On the occasion of the 2015 Open Art Munich, Galerie Rüdiger Schöttle showcases two works of the internationally renowned Belgian video artist David Claerbout. In an environment he has developed specifically for the exhibition, Clearbout presents the audiovisual installation "Radio Piece (Hong Kong)" and the video installation "Highway Wreck," both of which examine the concepts of time and space.
David Claerbout, born in 1969 in Kortrijk, Belgium, originally studied painting. It was only later, with his own growing interest in collecting, that he found his way to photography and film. He examines the perception and significance of both media technologically and thematically with regard to our increasingly digitalized world. Claerbout adds reconstructed images and his own films to found, partially historical, images, sets images in motion and decelerates them. His works often act as screens onto which banal everyday events or moments are projected, which by way of digital processing open up narrative spaces whose end is yet uncertain. This allows the viewers to perceive the depicted moment not in filmic time, but almost as the experience of a physical space. The captured moment can be seen as an allegory of life.

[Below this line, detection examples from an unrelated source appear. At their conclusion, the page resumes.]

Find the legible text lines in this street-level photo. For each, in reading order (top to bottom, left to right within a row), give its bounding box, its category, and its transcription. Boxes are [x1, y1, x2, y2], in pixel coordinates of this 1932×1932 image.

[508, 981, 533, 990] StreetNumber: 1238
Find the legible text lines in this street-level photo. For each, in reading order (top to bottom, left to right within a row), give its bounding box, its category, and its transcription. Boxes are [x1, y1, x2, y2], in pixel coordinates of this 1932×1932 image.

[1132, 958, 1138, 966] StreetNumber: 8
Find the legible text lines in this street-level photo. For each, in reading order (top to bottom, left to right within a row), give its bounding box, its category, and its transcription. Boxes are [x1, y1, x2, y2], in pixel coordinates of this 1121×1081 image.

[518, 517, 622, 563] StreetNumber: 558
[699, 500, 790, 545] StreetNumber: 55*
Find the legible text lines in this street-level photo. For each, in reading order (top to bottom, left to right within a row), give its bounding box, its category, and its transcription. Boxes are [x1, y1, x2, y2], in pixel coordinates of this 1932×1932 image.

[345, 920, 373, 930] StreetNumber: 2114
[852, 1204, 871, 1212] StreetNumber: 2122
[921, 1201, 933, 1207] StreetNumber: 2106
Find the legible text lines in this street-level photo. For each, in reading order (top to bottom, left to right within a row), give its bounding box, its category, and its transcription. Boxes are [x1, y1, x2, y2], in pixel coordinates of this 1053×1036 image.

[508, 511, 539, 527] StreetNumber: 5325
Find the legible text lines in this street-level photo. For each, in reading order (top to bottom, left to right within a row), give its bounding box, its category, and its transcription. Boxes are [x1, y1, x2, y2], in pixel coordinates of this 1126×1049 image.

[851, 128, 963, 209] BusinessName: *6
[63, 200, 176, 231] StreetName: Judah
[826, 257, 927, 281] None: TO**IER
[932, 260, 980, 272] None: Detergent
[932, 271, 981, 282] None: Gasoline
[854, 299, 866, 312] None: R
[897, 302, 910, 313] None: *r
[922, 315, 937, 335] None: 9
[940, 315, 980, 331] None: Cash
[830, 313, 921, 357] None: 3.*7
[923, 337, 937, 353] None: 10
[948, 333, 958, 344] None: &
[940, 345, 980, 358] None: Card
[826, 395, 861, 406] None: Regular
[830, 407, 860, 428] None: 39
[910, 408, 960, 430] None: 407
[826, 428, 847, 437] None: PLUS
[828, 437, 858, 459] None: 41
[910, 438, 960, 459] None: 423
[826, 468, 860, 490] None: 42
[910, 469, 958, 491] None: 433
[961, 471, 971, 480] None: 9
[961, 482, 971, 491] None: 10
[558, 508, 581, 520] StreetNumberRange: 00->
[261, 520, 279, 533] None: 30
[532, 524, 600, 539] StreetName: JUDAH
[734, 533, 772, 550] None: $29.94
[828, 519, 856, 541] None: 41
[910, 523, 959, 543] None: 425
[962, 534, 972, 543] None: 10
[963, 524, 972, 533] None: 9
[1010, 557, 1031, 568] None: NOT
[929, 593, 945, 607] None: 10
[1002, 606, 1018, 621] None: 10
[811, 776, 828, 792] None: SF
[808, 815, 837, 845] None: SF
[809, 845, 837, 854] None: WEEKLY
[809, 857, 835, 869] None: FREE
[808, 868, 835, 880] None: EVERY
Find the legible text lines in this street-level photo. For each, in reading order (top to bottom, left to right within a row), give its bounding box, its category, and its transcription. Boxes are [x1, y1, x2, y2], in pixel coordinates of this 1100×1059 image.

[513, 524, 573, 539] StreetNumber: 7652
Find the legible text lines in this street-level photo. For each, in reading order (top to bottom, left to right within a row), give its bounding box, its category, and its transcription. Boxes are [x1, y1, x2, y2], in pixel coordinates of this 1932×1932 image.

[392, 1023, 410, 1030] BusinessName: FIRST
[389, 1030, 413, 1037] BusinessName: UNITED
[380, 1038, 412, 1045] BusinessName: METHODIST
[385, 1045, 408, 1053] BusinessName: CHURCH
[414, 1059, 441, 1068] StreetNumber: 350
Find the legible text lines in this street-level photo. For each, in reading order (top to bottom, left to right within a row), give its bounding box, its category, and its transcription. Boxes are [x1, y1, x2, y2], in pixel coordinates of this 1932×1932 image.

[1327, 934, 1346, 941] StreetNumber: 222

The audiovisual installation "Radio Piece (Hong Kong)" from 2015 – a collaboration with RAY Fotografieprojekte Frankfurt/RheinMain – begins with the image of a Zen garden, which in the next progression turns out to be a picture in a small chaotic room. The camera gradually tracks away from this room until only the facades of Hong Kong's notorious Kowloon Walled City are visible; a district on the Kowloon peninsula, which in 1987 had the world's largest population density. For a long time, its legal status was unclear until it was eventually torn down in 1993/1994.
These visuals are accompanied by binaural audio recordings. The audio recordings, whose playback via headphones ensures a realistic and spatial listening experience, were created with the help of an artificial head, which has microphones stuck in its ears. For this work, Claerbout used the ambient sounds surrounding the video's protagonist, a young man.
"Radio Piece (Hong Kong)" quickly engrosses the visitors with a coherent image and sound quality, but the circumstances of the scenery gradually sink in. The video implies the housing shortage, the struggle for affordable living, and the way in which business flourishes under these conditions. The audio recordings quite literally also encompass the space. According to Claerbout, the attitude that real spaces and resources become scarcer can in turn become a market of mental real estate, located between the ears. The video projection "Highway Wreck" from 2013 is based on a more than seventy-year-old black and white photograph showing some children and a soldier who are intrigued by the wreckage of a recent car crash. By adding images of laborers and onlookers, Claerbout condensed the photograph to a moment from which its original urgency has become detached and the spectacle thus has been disarmed.
David Claerbout is one of the most important and renowned video artists of his generation. His works are internationally celebrated with numerous solo exhibitions. Until September 20, 2015, the Mamco in Geneva is showcasing Claerbout's work in a retrospective entitled "David Claerbout. Performed Pictures".